Website resmi Poltekkes Kemenkes Banten juga berperan sebagai pusat informasi digital institusi. Melalui website, masyarakat dapat mengakses berita kegiatan, pengumuman akademik, informasi SPMB, informasi jurusan, layanan perpustakaan, serta berbagai informasi resmi lainnya. Pada halaman website resmi juga tersedia informasi pendaftaran mahasiswa baru, tautan chatbot SIPOLBA, serta layanan pengaduan online.
Di bidang akademik, website Poltekkes Kemenkes Banten menyediakan berbagai informasi dan dokumen pendukung seperti SOP kalender akademik, registrasi mahasiswa, perwalian, cuti akademik, evaluasi dosen oleh mahasiswa, pembuatan transkrip nilai, pemantauan kegiatan pembelajaran, hingga praktik kerja lapangan. Ketersediaan informasi ini membantu mahasiswa dan civitas akademika memahami alur layanan akademik secara lebih jelas.
Poltekkes Kemenkes Banten juga memanfaatkan kanal digital untuk mendukung transparansi dan peningkatan mutu layanan. Pada website tersedia berbagai instrumen survei dan kuesioner, seperti survei kepuasan dosen, tenaga kependidikan, pengguna lulusan, mitra, survei kepuasan masyarakat, tracer study alumni, serta monitoring dan evaluasi kerja sama mitra. Layanan ini menjadi bagian dari upaya institusi dalam mendengarkan masukan pengguna layanan dan memperkuat tata kelola mutu.
Transformasi digital juga terlihat dalam penyampaian informasi penerimaan mahasiswa baru. Melalui kanal SIPENMARU, Poltekkes Kemenkes Banten menampilkan informasi terkait seleksi, ujian CBT, pengumuman kelulusan, hingga berita penerimaan mahasiswa baru. Salah satu contoh pemanfaatan teknologi dalam proses seleksi adalah pelaksanaan Computer Based Test (CBT) SPMB Mandiri Tahun 2026 di Kampus Serang.
Selain website, Poltekkes Kemenkes Banten juga memperkuat komunikasi publik melalui media sosial resmi, seperti Instagram dan TikTok. Media sosial menjadi sarana penyebaran informasi yang cepat, visual, dan mudah dijangkau oleh mahasiswa, calon mahasiswa, alumni, serta masyarakat. Melalui kanal ini, berbagai informasi kegiatan kampus, prestasi, pengumuman, edukasi, dan agenda institusi dapat disampaikan secara lebih luas.
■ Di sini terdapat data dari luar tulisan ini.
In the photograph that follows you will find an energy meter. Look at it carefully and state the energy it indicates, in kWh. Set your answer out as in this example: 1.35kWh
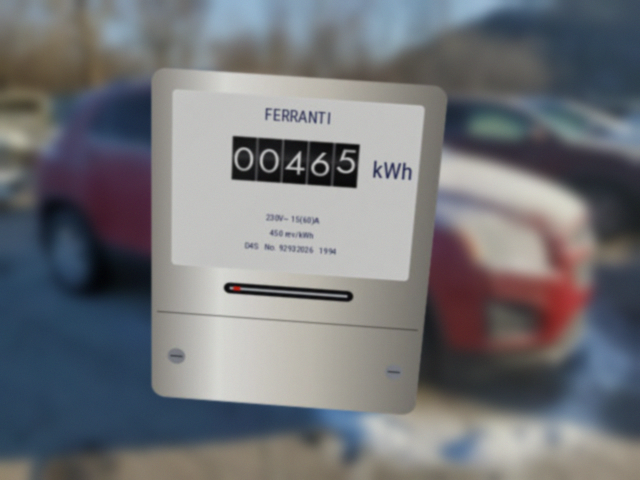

Kehadiran berbagai layanan digital tersebut menunjukkan bahwa transformasi teknologi di Poltekkes Kemenkes Banten tidak hanya berfokus pada sistem, tetapi juga pada kemudahan layanan bagi pengguna. Mahasiswa dapat lebih mudah mengakses layanan akademik, calon mahasiswa dapat memperoleh informasi PMB secara daring, masyarakat dapat mengikuti perkembangan kampus melalui website dan media sosial, sementara civitas akademika memiliki akses yang lebih baik terhadap informasi, dokumen, dan layanan institusi.
Ke depan, Poltekkes Kemenkes Banten berkomitmen untuk terus memperkuat ekosistem digital kampus. Pengembangan website, sistem akademik, layanan surat, perpustakaan digital, jurnal daring, media sosial, chatbot, dan layanan pengaduan online menjadi bagian dari langkah menuju kampus kesehatan yang semakin adaptif, responsif, dan terintegrasi.
Transformasi digital ini diharapkan mampu mendukung terwujudnya layanan kampus yang lebih cepat, terbuka, akuntabel, dan berorientasi pada kebutuhan mahasiswa serta masyarakat.